Купец встал, и Волков его обнял, как бы от стола в сторону повел. Вехнер не понял, даже поначалу идти не хотел, кавалер его все-таки отвел к окну и там говорил так тихо, что другим в зале и не расслышать:

– Так прошу вас дать мне шестьдесят крейцеров с плота, а ваш один плот и вовсе бесплатно проходить будет раз в месяц.

Купец посмотрел на него, затем покосился на своих товарищей и так же тихо отвечал Волкову:

– Так в месяц я не меньше двух плотов отправляю.

– Хорошо, два ваших плота бесплатно, остальные по шестьдесят крейцеров.

– По пятьдесят, – прошептал Вехнер.

– Не жадничайте, – улыбнулся Волков.

– Иначе не могу, иначе думать на меня начнут, места выборного лишусь.

– Хорошо. – Кавалер опять обнял его и добавил уже громко: – Раз вы не можете уступить, то я приму вашу цену – пятьдесят так пятьдесят.

Товарищи Вехнера переглянулись, но ничего не сказали. Видно, и впрямь он являлся у них старшим. И старшинство его было беспрекословно.

– Господин граф, – произнес Волков, – со мной монах был ученый, велите его разыскать, пусть договор напишет, чтобы потом не возникло кривотолков и расхождений.

– Хорошо, – сказал граф, довольный, что все разрешилось без войны, – и еще велю вина принести, а то жарко было мне от баталий ваших, господа.

Все уже не злились, все улыбались шутке графа. Так все и разрешилось. А когда бумага была подписана, вино выпито, а купцы ушли, граф вдруг стал строг и сказал:

– А вам говорили, кавалер, что вы ловкач?

– Нет, не каждый мне такое сказать осмелился бы, – отвечал Волков, хотя такое он о себе слыхал.
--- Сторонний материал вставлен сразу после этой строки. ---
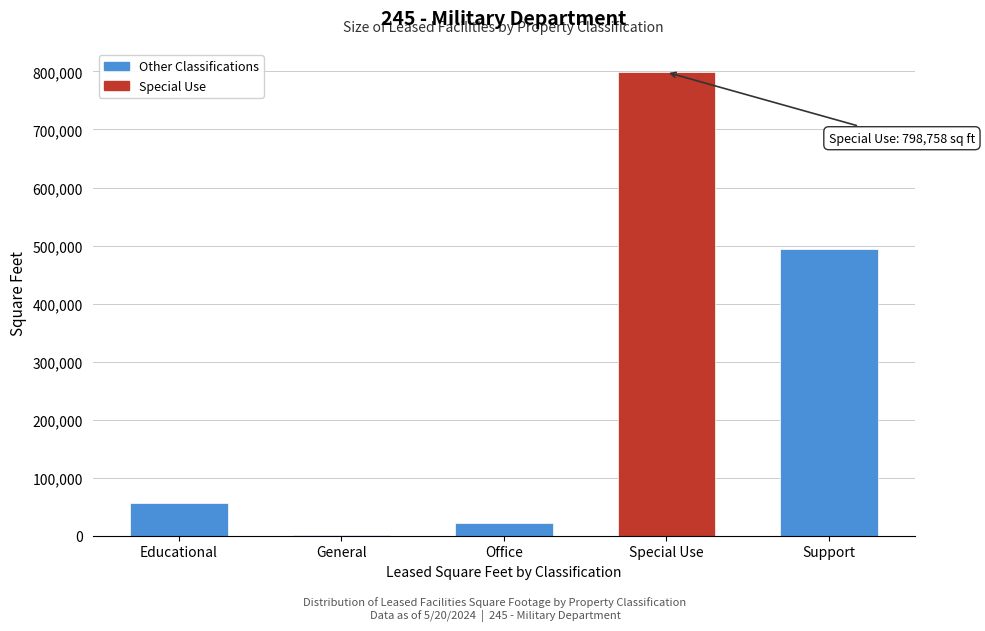

Reading left to right, transcribe all the data shown in this chart.

Educational=56493	General=1000	Office=22317	Special Use=798758	Support=494280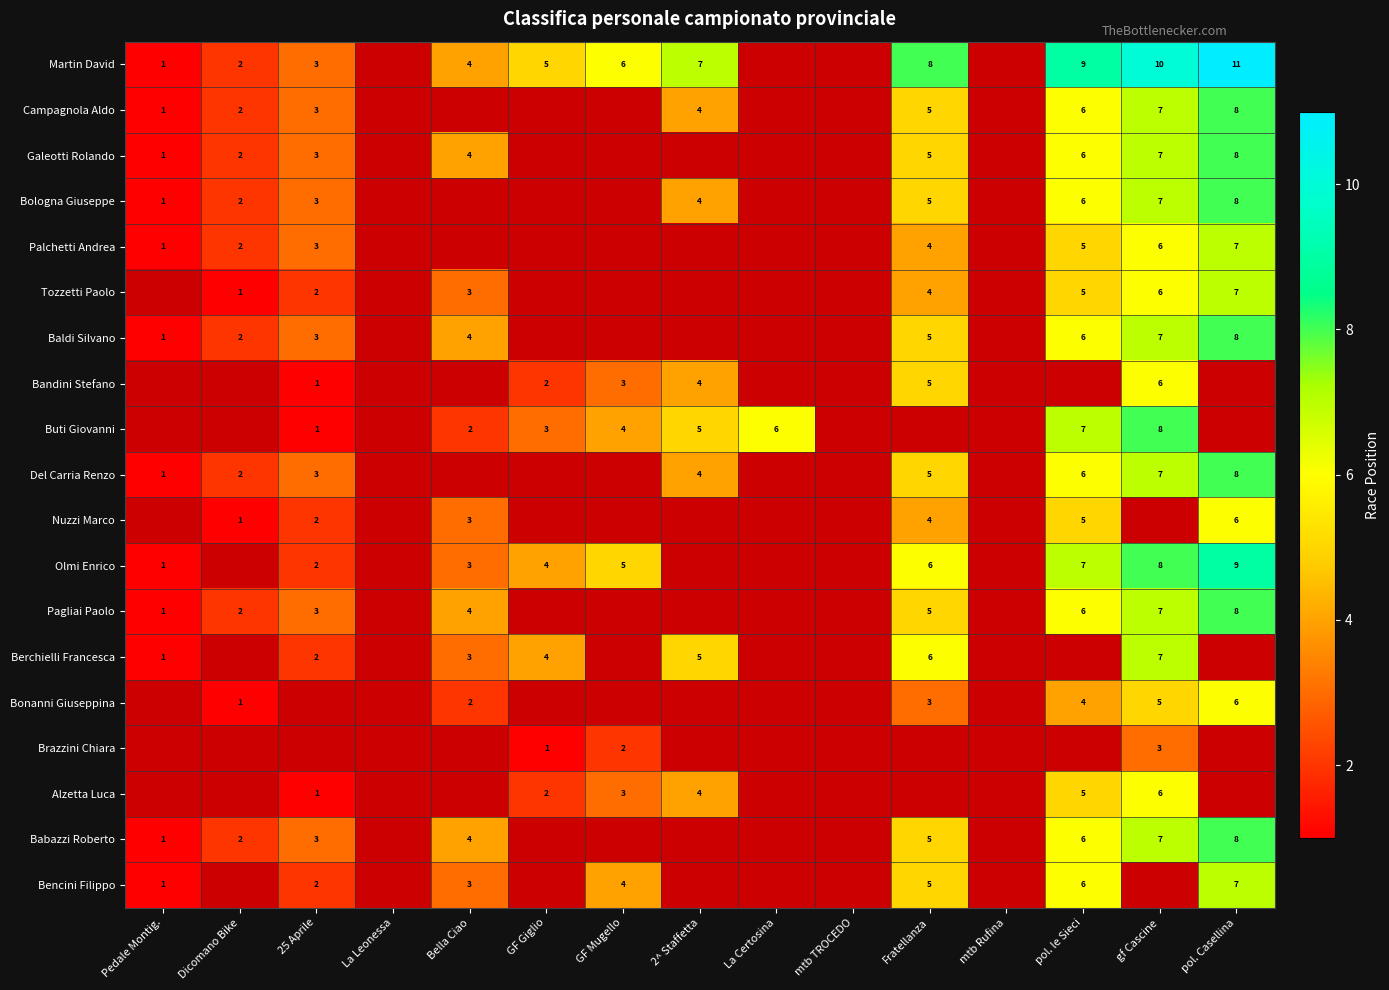

Which has a higher value, La Certosina or Bella Ciao?

Bella Ciao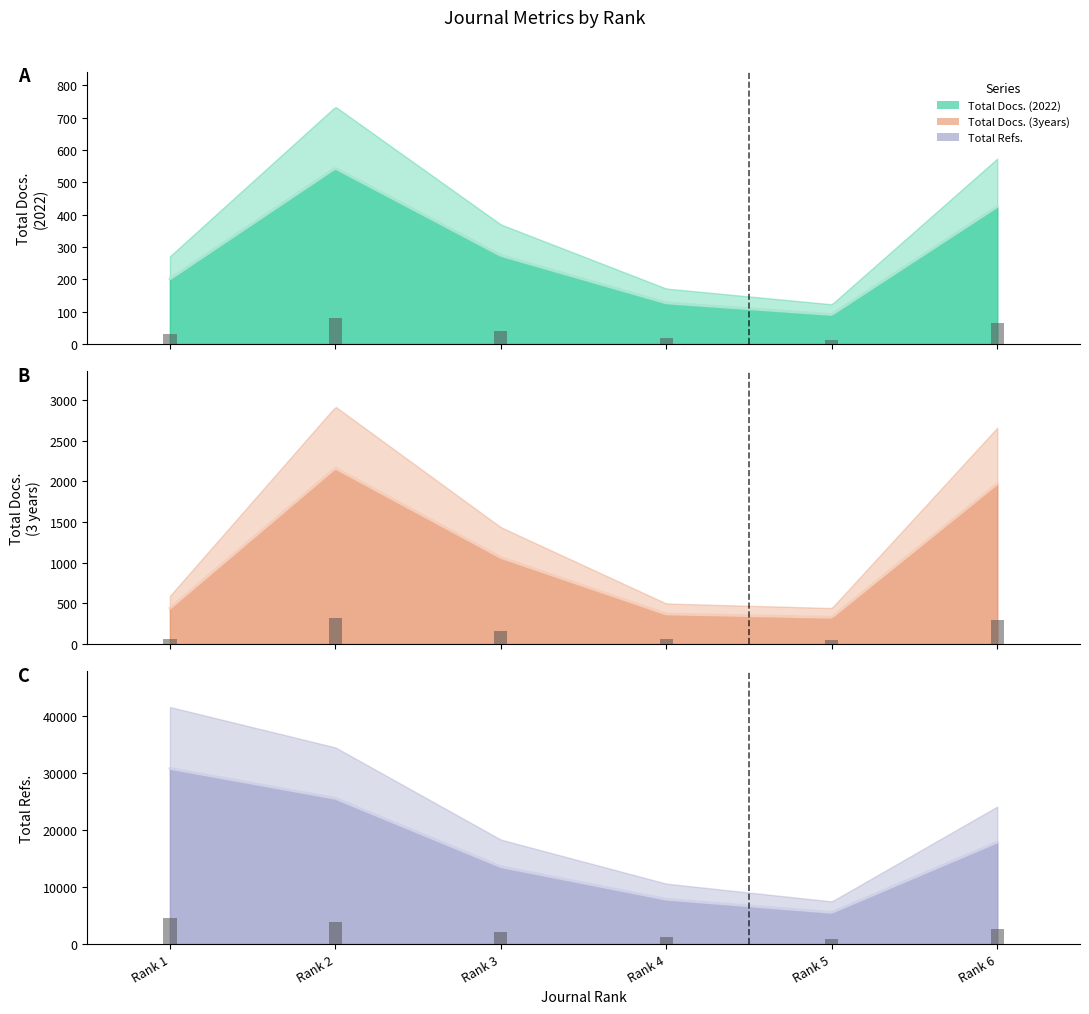

What is the minimum value shown in the chart?

13.7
– Да, по краю ходили, в шаге от распри, но все полюбовно сгладили. Ах да, я и забыл, вы же рыцарь Божий. Молодец вы, хитростям у попов научились?

– Жизнь учила, – скромно поклонился кавалер.

– Но больше прошу вас не связываться с кантоном. От греха подальше, как говорится. На этот раз обошлось. И все пошло по-вашему, но имейте в виду, что на войну горцы очень скоры. И воюют со всей злобой, беспощадно.

– Об этом я знаю, не раз с ними встречался, – сказал Волков.

– Ну, пойдемте. – Граф фон Мален взял его под руку. – Обед уже поспел.

Глава 42

Граф был радушным хозяином, за обедом у него собралось не менее двадцати господ, тут нашлось место и Бертье, посадили его в самом конце стола. Как-то так получилось, что Волков опять оказался рядом с Элеонорой Августой, дочерью графа. Она была по правую руку от него, а по левую сидел барон фон Эвальд, молодой господин лет девятнадцати. Видимо, небедный.

А вот Брунхильда, кавалер не поверил бы, если бы сам этого не видел, сидела по правую руку от графа, на месте жены или старшего сына. И та ничуть не смущалась. Граф говорил с ней, и она бойко ему отвечала, да так, что все остальные господа, в том числе и молодой граф, который сидел напротив нее, слева от отца, слушали девушку. У нее под рукой лежало Писание. Она то и дело касалась его рукой. Но о чем они говорят, кавалер почти не слышал, потому что Элеонора Августа, увидав его, обрадовалась и стала говорить с ним как со старым знакомцем, почти без умолку.

Он хотел послушать, что говорит Брунхильда графу, но слышал только свою соседку. И сделать ничего не мог.